Steel roller coaster

The Flash: Vertical Velocity (formerly known as V2: Vertical Velocity) is an impulse roller coaster located at Six Flags Discovery Kingdom in Vallejo, California. It is California's first and only inverting Inverted Impulse Coaster, built by Intamin and opened on June 8, 2001. It stands 150 ft and reaches speeds of up to 65 mi/h.

==History==
When it opened on June 8, 2001, the ride was 186 ft. Both sides of the track were vertical, the front tower twisted and the rear tower straight with a reverse LIM segment at the top (designed to hold the train momentarily). In 2002, the ride was temporarily closed while the track was modified from 186 ft to the city ordinance limit of 150 ft. To lower the height, the front tower was tilted to a 45-degree angle and the reverse tower lowered to 150 ft.

For the 2007 season, V2 was repainted red with maroon supports. Before the repainting, it had a yellow track with blue supports, which made this ride's paint scheme very similar to the defunct coaster Wicked Twister at Cedar Point, which had also had a yellow track and supports that were a lighter shade of teal.

Vertical Velocity closed for extensive refurbishment in early 2016, which included the removal and complete disassembly of the train. Sections of track and queue railings were also removed as part of this refurbishment.

On April 3, 2019, the park sent a newsletter announcing renovations to rebrand the coaster into The Flash: Vertical Velocity, which would open next to the park's new 4-D coaster, Batman: The Ride. The opening of the two coasters rebranded that area of the park to a DC Comics-themed land, standing along with Superman: Ultimate Flight, and The Joker. Vertical Velocity's supports were painted yellow for the new theme.

Following the reopening of the park after its prolonged closure from the COVID-19 pandemic, The Flash once again was dormant, with barricades blocking the hill leading to the line in favor of a Mask Relief Area, where parkgoers could take off their personal masks if they so chose. The Flash's train was once again removed, this time going completely missing, whereas during the prior refurbishment to turn the coaster into The Flash, the train was disassembled and subsequently reassembled in the station.

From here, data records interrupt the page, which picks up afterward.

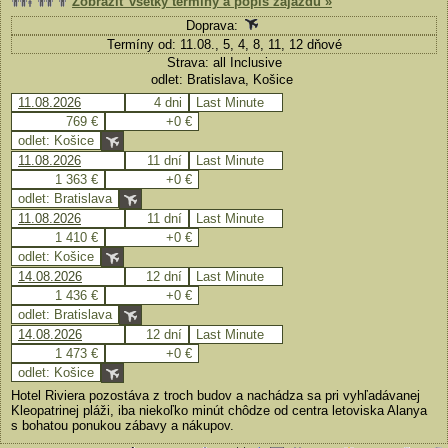
Zobraziť všetky termíny a popis zájazdu »
Doprava:
Termíny od: 11.08., 5, 4, 8, 11, 12 dňové
Strava: all Inclusive
odlet: Bratislava, Košice
11.08.2026
4 dni
Last Minute
769 €
+0 €
odlet: Košice
11.08.2026
11 dní
Last Minute
1 363 €
+0 €
odlet: Bratislava
11.08.2026
11 dní
Last Minute
1 410 €
+0 €
odlet: Košice
14.08.2026
12 dní
Last Minute
1 436 €
+0 €
odlet: Bratislava
14.08.2026
12 dní
Last Minute
1 473 €
+0 €
odlet: Košice
Hotel Riviera pozostáva z troch budov a nachádza sa pri vyhľadávanej
Kleopatrinej pláži, iba niekoľko minút chôdze od centra letoviska Alanya
s bohatou ponukou zábavy a nákupov.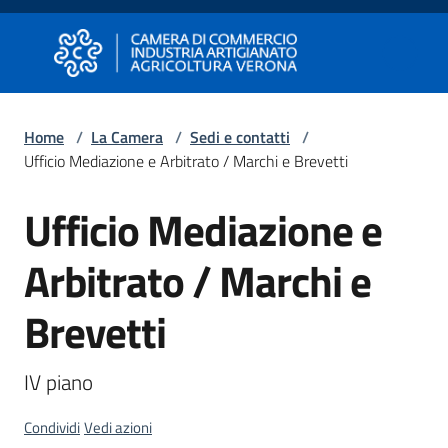
Vai al contenuto
Vai alla navigazione
Vai al footer
Camera di Commercio di Verona
Camera di Commercio di Verona
Home
/
La Camera
/
Sedi e contatti
/
Ufficio Mediazione e Arbitrato / Marchi e Brevetti
Avviare
Impresa
Ufficio Mediazione e
Salta al contenuto
Arbitrato / Marchi e
Gestire
Impresa
Brevetti
IV piano
Promuovere
Impresa
e
Condividi
Vedi azioni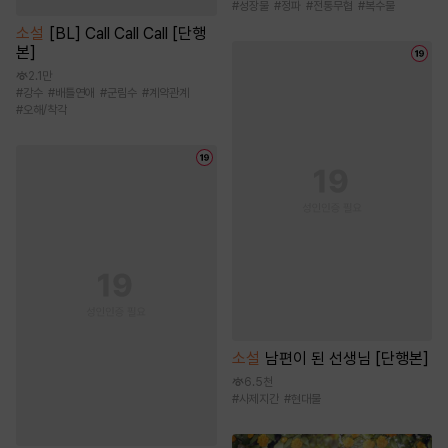
#
성장물
#
정파
#
전통무협
#
복수물
소설
[BL] Call Call Call [단행
본]
2.1만
#
강수
#
배틀연애
#
군림수
#
계약관계
#
오해/착각
소설
남편이 된 선생님 [단행본]
6.5천
#
사제지간
#
현대물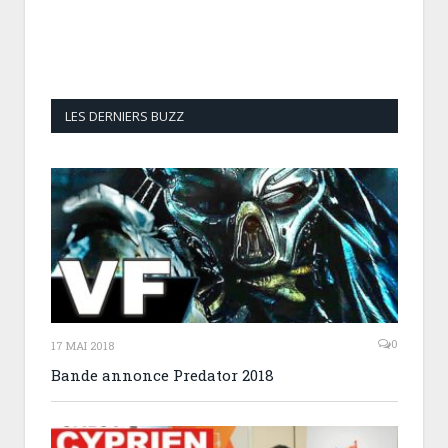
LES DERNIERS BUZZ
0
17 MAI 2018
Bande annonce Predator 2018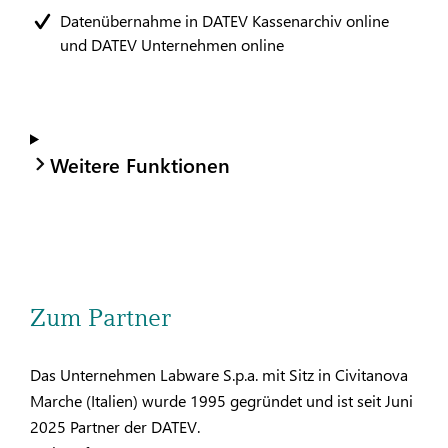
Datenübernahme in DATEV Kassenarchiv online
und DATEV Unternehmen online
Weitere Funktionen
Zum Partner
Das Unternehmen Labware S.p.a. mit Sitz in Civitanova
Marche (Italien) wurde 1995 gegründet und ist seit Juni
2025 Partner der DATEV.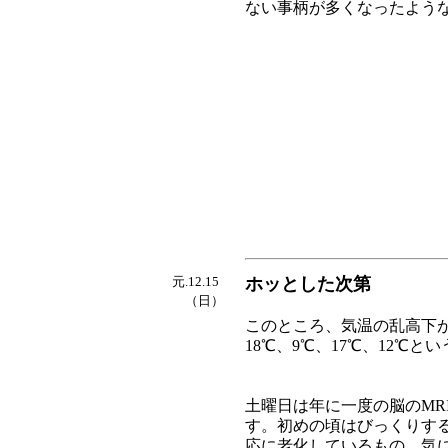
ない事柄が多くなったよう
元.12.15
ホッとした次第
（日）
このところ、気温の乱高下
18℃、9℃、17℃、12℃
土曜日は年に一度の脳のMR
す。初めの頃はびっくりす
応に老化しているものゝ気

In January 2024 The Flash was closed for refurbishments but then later reopened in July 2025.

==Ride experience==
The roller coaster's layout is akin to a large vertical U shape, that is loaded at the base and uses a series of LIMs to accelerate the train up each side of the track. One side of the track is twisted track (commonly called an inline twist) that ends in a straight section angled at about 45 degrees, the other side is a perfectly vertical straight track. The train seats 28 riders in an inverted roller coaster design.

==Timeline==
- 2001 - The Flash: Vertical Velocity opens as V2: Vertical Velocity.
- 2002 - V2 is modified so both its towers are 150 feet, and its back tower has a 45-degree angle.
- 2007 - V2 receives a repaint with red track & maroon supports.
- 2019 - V2: Vertical Velocity is repainted and its track is given a darker shade of red while the supports become yellow. It is also given a re theme to the Flash and renamed "The Flash: Vertical Velocity.
- 2024 - Closed again for refurbishment.
- July 2025 - Reopens to the public.